Depuis cette année, la masse de matériaux issus des activités humaines dépasse celle des organismes vivants sur Terre, montre une étude parue dans la revue «Nature». Un symbole frappant de l’emprise exercée par notre espèce sur les processus naturels
Depuis cette année, la masse totale de produits fabriqués par l’homme excède la biomasse globale. La date de ce dépassement historique, au vrai, est estimée à 2020 +/- 6 ans. C’est ce que révèle une étude publiée dans la revue Nature le 9 décembre.

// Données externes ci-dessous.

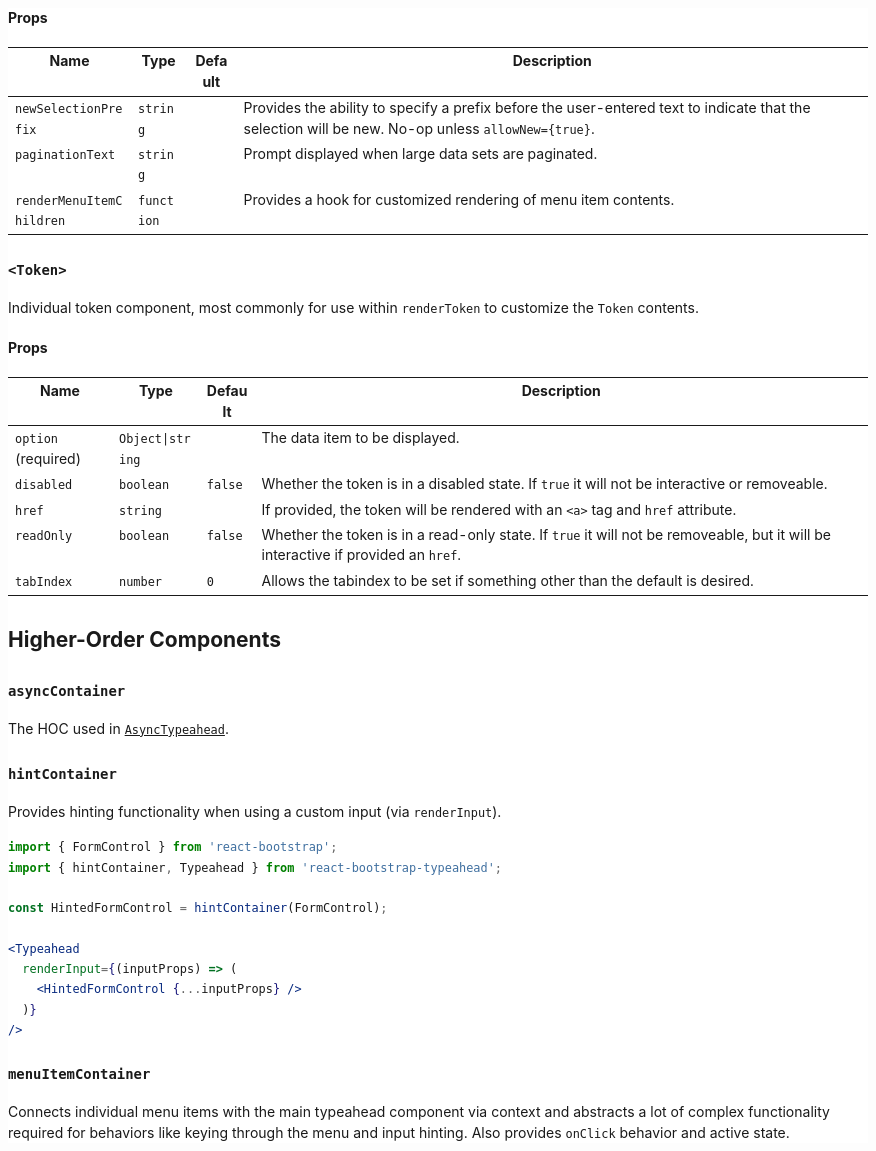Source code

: #### Props
Name | Type | Default | Description
-----|------|---------|------------
`newSelectionPrefix` | `string` | | Provides the ability to specify a prefix before the user-entered text to indicate that the selection will be new. No-op unless `allowNew={true}`.
`paginationText` | `string` | | Prompt displayed when large data sets are paginated.
`renderMenuItemChildren` | `function` | | Provides a hook for customized rendering of menu item contents.

### `<Token>`
Individual token component, most commonly for use within `renderToken` to customize the `Token` contents.

#### Props
Name | Type | Default | Description
-----|------|---------|------------
`option` (required) | `Object\|string` | | The data item to be displayed.
`disabled` | `boolean` | `false` | Whether the token is in a disabled state. If `true` it will not be interactive or removeable.
`href` | `string` | | If provided, the token will be rendered with an `<a>` tag and `href` attribute.
`readOnly` | `boolean` | `false` | Whether the token is in a read-only state. If `true` it will not be removeable, but it will be interactive if provided an `href`.
`tabIndex` | `number` | `0` | Allows the tabindex to be set if something other than the default is desired.

## Higher-Order Components

### `asyncContainer`
The HOC used in [`AsyncTypeahead`](#asynctypeahead).

### `hintContainer`
Provides hinting functionality when using a custom input (via `renderInput`).

```jsx
import { FormControl } from 'react-bootstrap';
import { hintContainer, Typeahead } from 'react-bootstrap-typeahead';

const HintedFormControl = hintContainer(FormControl);

<Typeahead
  renderInput={(inputProps) => (
    <HintedFormControl {...inputProps} />
  )}
/>
```


### `menuItemContainer`
Connects individual menu items with the main typeahead component via context and abstracts a lot of complex functionality required for behaviors like keying through the menu and input hinting. Also provides `onClick` behavior and active state.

«L’humanité est devenue une force dominante qui façonne le visage de la Terre», écrivent les auteurs, de l’Institut Weizmann des sciences en Israël. Cette équipe a estimé la «masse anthropogénique», c’est-à-dire «la masse des objets inanimés solides fabriqués par les humains, et non encore démolis ou mis hors de service». Les auteurs l’ont comparée à la biomasse globale, regroupant l’ensemble des organismes vivants actuels, soit les végétaux, bactéries, animaux, etc.

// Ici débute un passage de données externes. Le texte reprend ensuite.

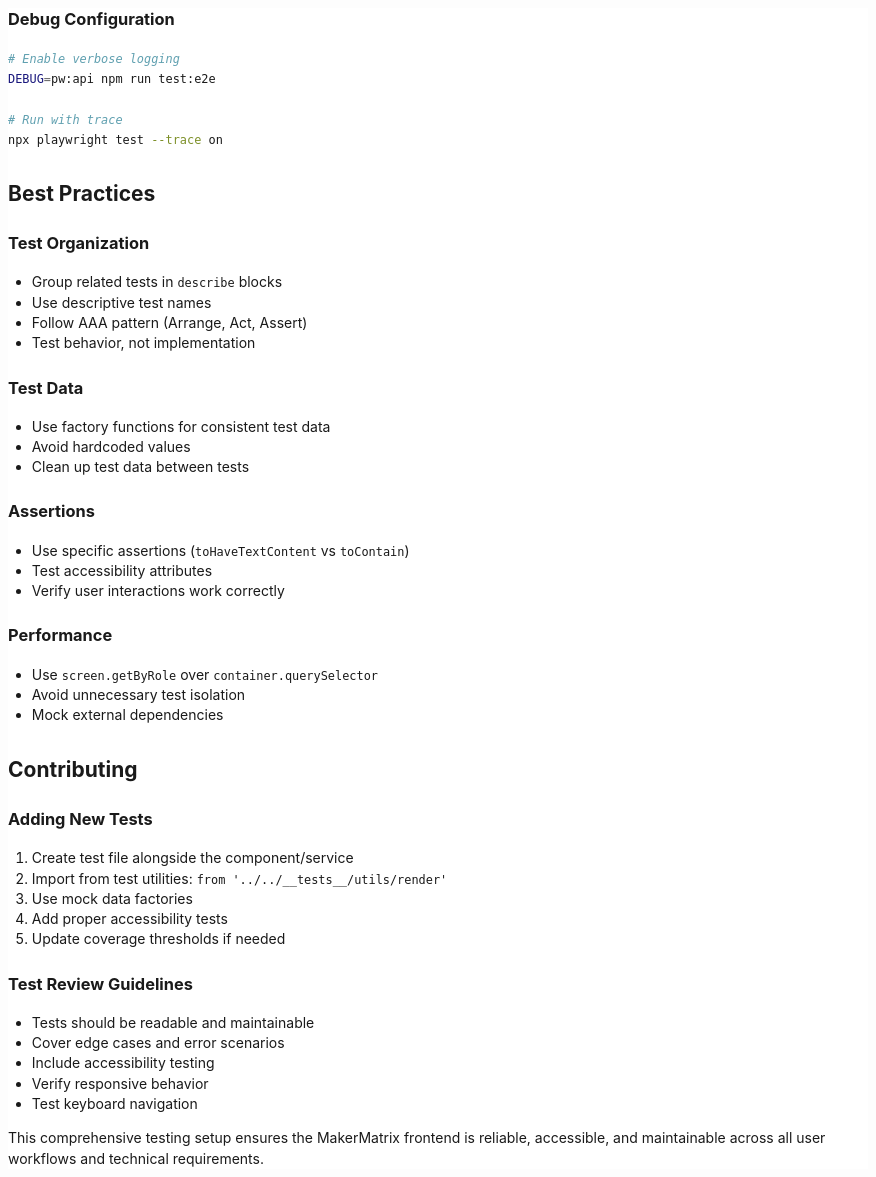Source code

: ### Debug Configuration
```bash
# Enable verbose logging
DEBUG=pw:api npm run test:e2e

# Run with trace
npx playwright test --trace on
```

## Best Practices

### Test Organization
- Group related tests in `describe` blocks
- Use descriptive test names
- Follow AAA pattern (Arrange, Act, Assert)
- Test behavior, not implementation

### Test Data
- Use factory functions for consistent test data
- Avoid hardcoded values
- Clean up test data between tests

### Assertions
- Use specific assertions (`toHaveTextContent` vs `toContain`)
- Test accessibility attributes
- Verify user interactions work correctly

### Performance
- Use `screen.getByRole` over `container.querySelector`
- Avoid unnecessary test isolation
- Mock external dependencies

## Contributing

### Adding New Tests
1. Create test file alongside the component/service
2. Import from test utilities: `from '../../__tests__/utils/render'`
3. Use mock data factories
4. Add proper accessibility tests
5. Update coverage thresholds if needed

### Test Review Guidelines
- Tests should be readable and maintainable
- Cover edge cases and error scenarios
- Include accessibility testing
- Verify responsive behavior
- Test keyboard navigation

This comprehensive testing setup ensures the MakerMatrix frontend is reliable, accessible, and maintainable across all user workflows and technical requirements.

Pour quantifier cette biomasse globale, les chercheurs ont synthétisé les estimations issues de diverses méthodologies: inventaires du vivant, télédétection et modélisation. Pour estimer la fameuse masse anthropogénique, ils ont eu recours à «une méthode très robuste et internationalement reconnue, aujourd’hui utilisée par l’OCDE et l’Union européenne pour leurs indicateurs matériels», explique Julia Steinberger, professeure sur les enjeux sociétaux liés à l’impact des changements climatiques à l’Université de Lausanne. Elle se fonde sur les données internationales issues des différents secteurs de production: extraction des matériaux (sable, métaux…), des énergies fossiles, etc.
Envolée exponentielle dès 1950
Le bilan de cette comparaison? «La Terre est exactement à un point où les courbes d’évolution de ces deux masses se croisent», résument les chercheurs. Depuis un siècle, la masse anthropogénique double tous les vingt ans environ. En moyenne, pour chaque humain vivant, la masse d’objets produits équivaut à un peu plus que son poids corporel. «C’est un symbole fort de la pression exercée par les humains sur la planète», relève Franck Courchamp, chercheur CNRS en écologie à l’Université Paris-Saclay en France, qui salue une étude bien faite.

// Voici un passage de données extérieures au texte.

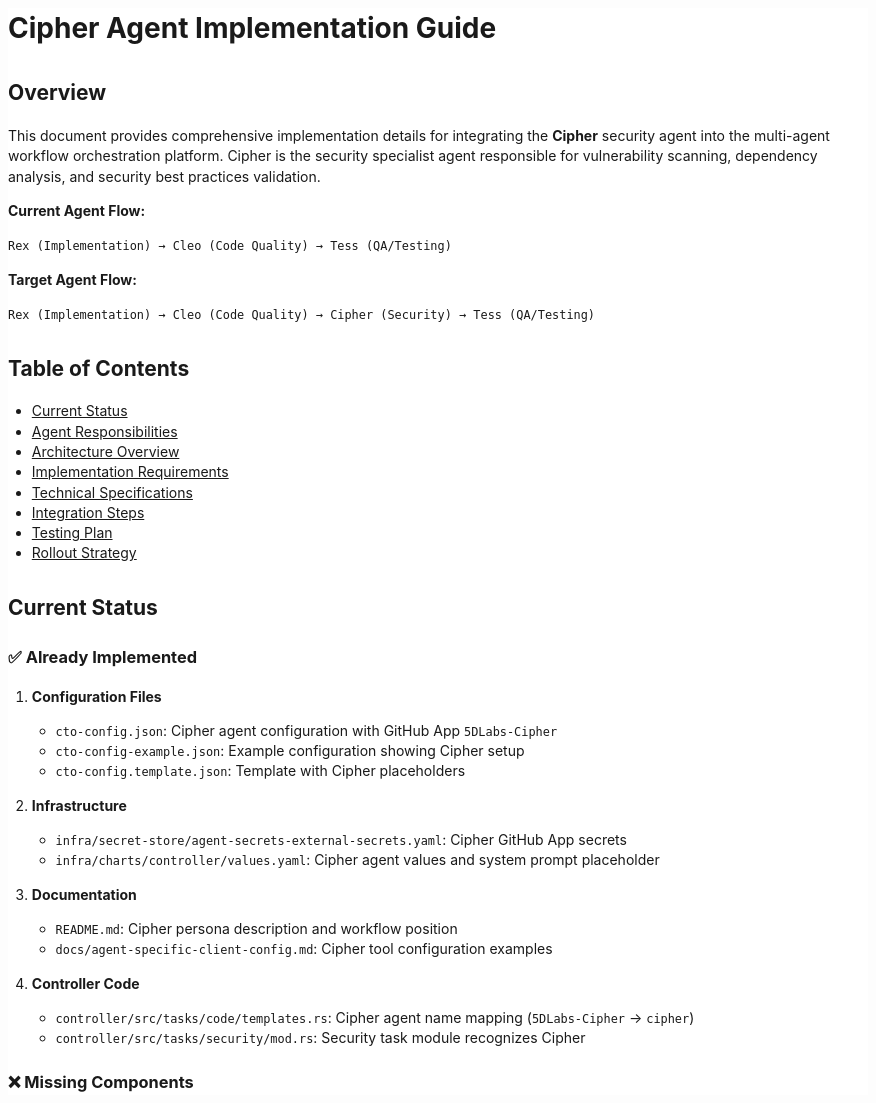 # Cipher Agent Implementation Guide

## Overview

This document provides comprehensive implementation details for integrating the **Cipher** security agent into the multi-agent workflow orchestration platform. Cipher is the security specialist agent responsible for vulnerability scanning, dependency analysis, and security best practices validation.

**Current Agent Flow:**
```
Rex (Implementation) → Cleo (Code Quality) → Tess (QA/Testing)
```

**Target Agent Flow:**
```
Rex (Implementation) → Cleo (Code Quality) → Cipher (Security) → Tess (QA/Testing)
```

## Table of Contents

- [Current Status](#current-status)
- [Agent Responsibilities](#agent-responsibilities)
- [Architecture Overview](#architecture-overview)
- [Implementation Requirements](#implementation-requirements)
- [Technical Specifications](#technical-specifications)
- [Integration Steps](#integration-steps)
- [Testing Plan](#testing-plan)
- [Rollout Strategy](#rollout-strategy)

## Current Status

### ✅ Already Implemented

1. **Configuration Files**
   - `cto-config.json`: Cipher agent configuration with GitHub App `5DLabs-Cipher`
   - `cto-config-example.json`: Example configuration showing Cipher setup
   - `cto-config.template.json`: Template with Cipher placeholders

2. **Infrastructure**
   - `infra/secret-store/agent-secrets-external-secrets.yaml`: Cipher GitHub App secrets
   - `infra/charts/controller/values.yaml`: Cipher agent values and system prompt placeholder

3. **Documentation**
   - `README.md`: Cipher persona description and workflow position
   - `docs/agent-specific-client-config.md`: Cipher tool configuration examples

4. **Controller Code**
   - `controller/src/tasks/code/templates.rs`: Cipher agent name mapping (`5DLabs-Cipher` → `cipher`)
   - `controller/src/tasks/security/mod.rs`: Security task module recognizes Cipher

### ❌ Missing Components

Productions non biodégradables
Si la tendance actuelle se poursuit, la masse de produits générés par l’homme devrait dépasser 3 tératonnes en 2040, prévoient les auteurs. Une folle envolée! «Dès le début du XXe siècle, une image forte a joué dans la prise de conscience environnementale: les activités humaines rivalisaient avec les forces de l’érosion dans les quantités de matière déplacées, commente Augustin Fragnière, de l’Université de Lausanne. Nos productions dépassent maintenant celles des forces biologiques de la nature. Cette étude le confirme donc: les activités humaines sont le principal facteur de changement sur Terre.»
A ce constat, il faut en ajouter deux autres, pointe Franck Courchamp. «Alors que les productions naturelles sont biodégradables, les productions humaines ne le sont pas. Pis encore: elles sont même souvent destructrices des productions naturelles. En outre, la production du ciment et du béton émet de grandes quantités de CO2. Elle contribue donc fortement au réchauffement climatique.» L’anthropocène – «l’ère de l’humain» – n’est décidément pas un mythe.